--- Given instruction 1 ---
According to the commentary on the Iran nuclear deal, how many nuclear weapons did North Korea make in the eight years the 1994 agreement was in place?

-- START OF Document passage --

Everyone knows Prime Minister Benjamin Netanyahu of Israel opposes the deal, but not everyone realizes other Israelis with far more security expertise support it. Ami Ayalon, former head of Israel’s Shin Bet security service, describes it as “the best possible alternative.” And Efraim Halevy, former head of the Mossad, says, “What is the point of canceling an agreement that distances Iran from the bomb?”
Second: It’s true that Iran might try to cheat, but it’s easier to catch and stop the cheating with the deal than without.
Critics sometimes note that President Bill Clinton reached an agreement on nuclear weapons with North Korea in 1994, only to see North Korea cheat. The lesson they draw is that it’s pointless to negotiate with untrustworthy rogue regimes.
I’ve covered North Korea since I was a young reporter in Asia in the 1980s, and the lesson is actually more like the opposite.
That 1994 agreement was indeed flawed, and North Korea violated it. But even so, in the eight years the agreement was in place, North Korea made zero nuclear weapons, according to American intelligence estimates. After the deal collapsed in 2002, the Bush administration turned to a policy of confrontation, and North Korea then made perhaps nine nuclear weapons.
Third: If all goes south, or if Iran is stalling us and after 15 years races to a weapon, we retain the option of a military strike.
I asked David Petraeus, retired four-star general and former head of the CIA, about that. “I strongly believe,” he told me, “that there will continue to be a viable military option should Iran seek to break out and construct a nuclear device after the expiration of many of the elements of the inspections regime at the 15-year mark of the agreement.”
To me, this deal is ugly and flawed — and infinitely better than the alternatives. The criticisms of the deal strike me as reasonable, but the alternatives that the critics propose seem unreasonable and incoherent.
So Obama should hit the restart button. He should acknowledge that the deal has shortcomings but also emphasize that it must be judged not by a referendum on its terms but rather as a choice: deal or no deal.
He can also take steps to reassure doubters. We could boost funding for the International Atomic Energy Agency to make oversight more effective. We could do more to speak up for human rights in Iran and to counter Iranian meddling in the region, especially in Syria.
Gen. Brent Scowcroft, the patriarch of Republican security experts, tells me that he supports the Iran deal in part because it exemplifies American leadership on a crucial global issue. I agree, and for Congress to kill it will not just set back American leadership, it will also increase the odds that Iran gets the bomb.

-- END OF Document passage --
-- START OF Raw data --

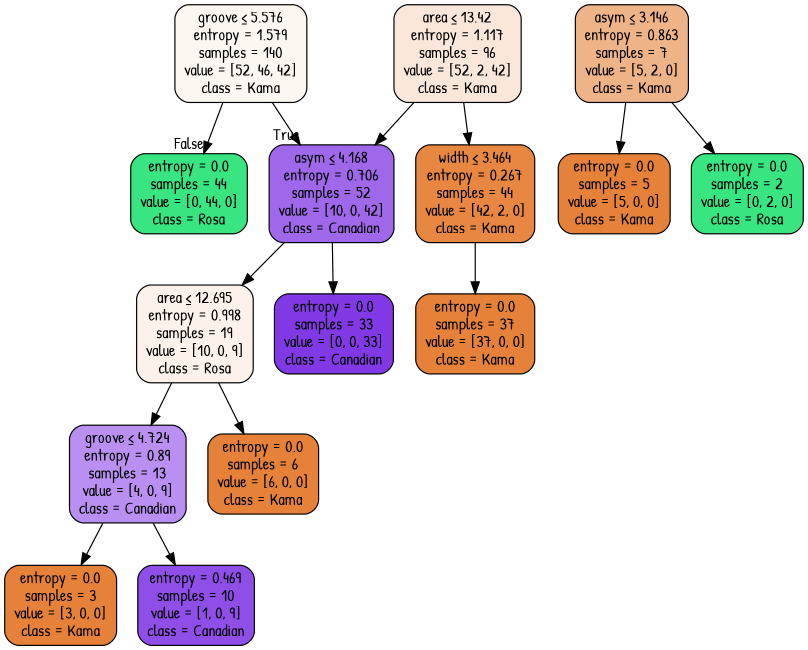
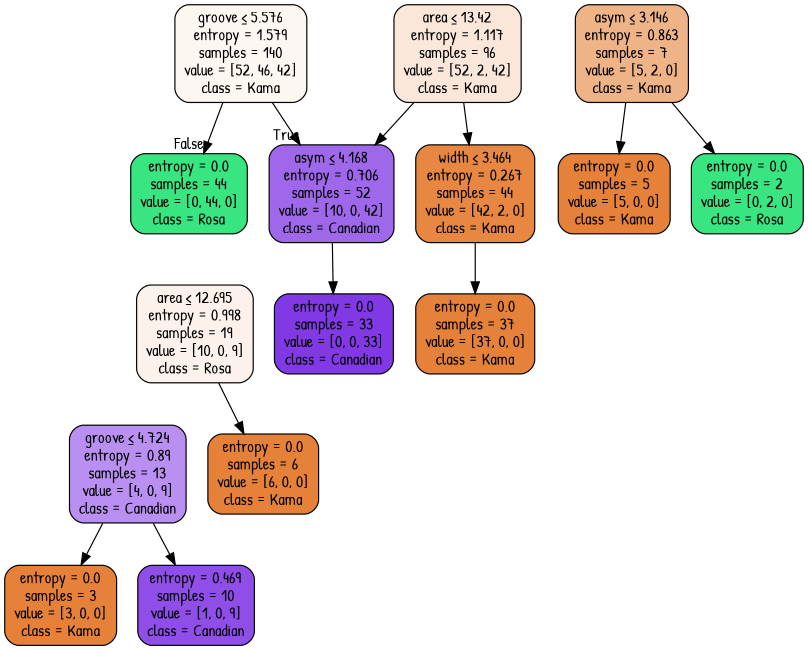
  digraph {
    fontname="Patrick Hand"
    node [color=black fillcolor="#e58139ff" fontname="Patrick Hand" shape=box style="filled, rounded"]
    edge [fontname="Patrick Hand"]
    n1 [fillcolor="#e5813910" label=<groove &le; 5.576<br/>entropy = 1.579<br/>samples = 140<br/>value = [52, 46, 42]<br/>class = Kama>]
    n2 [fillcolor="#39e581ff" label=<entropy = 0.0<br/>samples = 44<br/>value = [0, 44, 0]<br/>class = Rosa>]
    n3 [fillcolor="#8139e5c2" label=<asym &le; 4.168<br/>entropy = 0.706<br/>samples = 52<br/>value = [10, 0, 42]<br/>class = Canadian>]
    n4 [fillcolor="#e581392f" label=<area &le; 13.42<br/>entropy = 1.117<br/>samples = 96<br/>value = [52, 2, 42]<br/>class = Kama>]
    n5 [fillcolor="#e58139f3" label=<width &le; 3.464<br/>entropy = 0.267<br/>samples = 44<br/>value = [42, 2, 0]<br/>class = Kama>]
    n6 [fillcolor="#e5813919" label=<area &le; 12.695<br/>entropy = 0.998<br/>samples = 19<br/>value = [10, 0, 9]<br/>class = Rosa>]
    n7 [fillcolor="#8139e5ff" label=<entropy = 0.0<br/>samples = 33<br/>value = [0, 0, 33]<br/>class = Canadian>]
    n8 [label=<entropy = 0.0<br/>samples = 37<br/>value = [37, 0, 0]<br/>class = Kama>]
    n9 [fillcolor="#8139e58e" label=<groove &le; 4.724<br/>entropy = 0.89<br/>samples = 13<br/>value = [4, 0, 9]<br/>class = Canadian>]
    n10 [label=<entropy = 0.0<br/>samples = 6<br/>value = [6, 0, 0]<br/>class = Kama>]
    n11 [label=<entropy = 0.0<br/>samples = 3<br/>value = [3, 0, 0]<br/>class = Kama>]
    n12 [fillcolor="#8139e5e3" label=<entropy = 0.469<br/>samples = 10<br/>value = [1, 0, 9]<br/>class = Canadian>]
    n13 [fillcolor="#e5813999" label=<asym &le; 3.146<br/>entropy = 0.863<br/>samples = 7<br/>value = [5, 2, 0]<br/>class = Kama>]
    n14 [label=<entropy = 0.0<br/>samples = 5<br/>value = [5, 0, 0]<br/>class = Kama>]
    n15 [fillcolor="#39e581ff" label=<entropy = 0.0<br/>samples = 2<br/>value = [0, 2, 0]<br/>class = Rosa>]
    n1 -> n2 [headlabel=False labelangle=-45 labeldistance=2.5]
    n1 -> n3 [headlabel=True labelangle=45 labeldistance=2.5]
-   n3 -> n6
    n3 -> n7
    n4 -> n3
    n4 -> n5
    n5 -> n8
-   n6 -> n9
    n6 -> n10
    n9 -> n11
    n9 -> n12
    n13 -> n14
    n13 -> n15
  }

-- END OF Raw data --
-- START OF Raw data --

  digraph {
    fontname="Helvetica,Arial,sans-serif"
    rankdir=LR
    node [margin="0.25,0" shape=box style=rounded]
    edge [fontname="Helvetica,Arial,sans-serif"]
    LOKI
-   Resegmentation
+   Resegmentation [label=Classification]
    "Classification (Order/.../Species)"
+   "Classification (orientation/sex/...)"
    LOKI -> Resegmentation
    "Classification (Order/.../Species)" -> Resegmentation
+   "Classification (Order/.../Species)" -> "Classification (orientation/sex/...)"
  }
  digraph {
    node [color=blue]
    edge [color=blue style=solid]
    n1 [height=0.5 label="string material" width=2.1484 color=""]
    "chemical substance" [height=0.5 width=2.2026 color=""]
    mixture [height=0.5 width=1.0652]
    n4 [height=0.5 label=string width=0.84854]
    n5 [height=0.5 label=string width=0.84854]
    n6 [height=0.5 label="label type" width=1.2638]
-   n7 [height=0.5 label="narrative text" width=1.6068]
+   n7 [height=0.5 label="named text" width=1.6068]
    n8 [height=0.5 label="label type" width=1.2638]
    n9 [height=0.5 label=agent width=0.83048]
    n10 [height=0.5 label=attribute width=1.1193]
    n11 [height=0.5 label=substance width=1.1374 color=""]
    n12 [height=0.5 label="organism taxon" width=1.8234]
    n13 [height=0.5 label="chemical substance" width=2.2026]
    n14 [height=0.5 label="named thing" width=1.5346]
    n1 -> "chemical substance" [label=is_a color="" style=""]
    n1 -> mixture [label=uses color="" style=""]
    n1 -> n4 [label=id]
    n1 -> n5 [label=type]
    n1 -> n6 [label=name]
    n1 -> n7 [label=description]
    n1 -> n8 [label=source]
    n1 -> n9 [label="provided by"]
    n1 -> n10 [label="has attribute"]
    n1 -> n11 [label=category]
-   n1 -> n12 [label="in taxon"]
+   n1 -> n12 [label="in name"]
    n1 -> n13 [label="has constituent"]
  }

-- END OF Raw data --

--- Given instruction 2 ---
Count the lines of the listing that contain the string "Resegmentation", treating case as significant, and give only the number.

--- Written answer 1 ---
Zero, according to American intelligence estimates.

--- Written answer 2 ---
4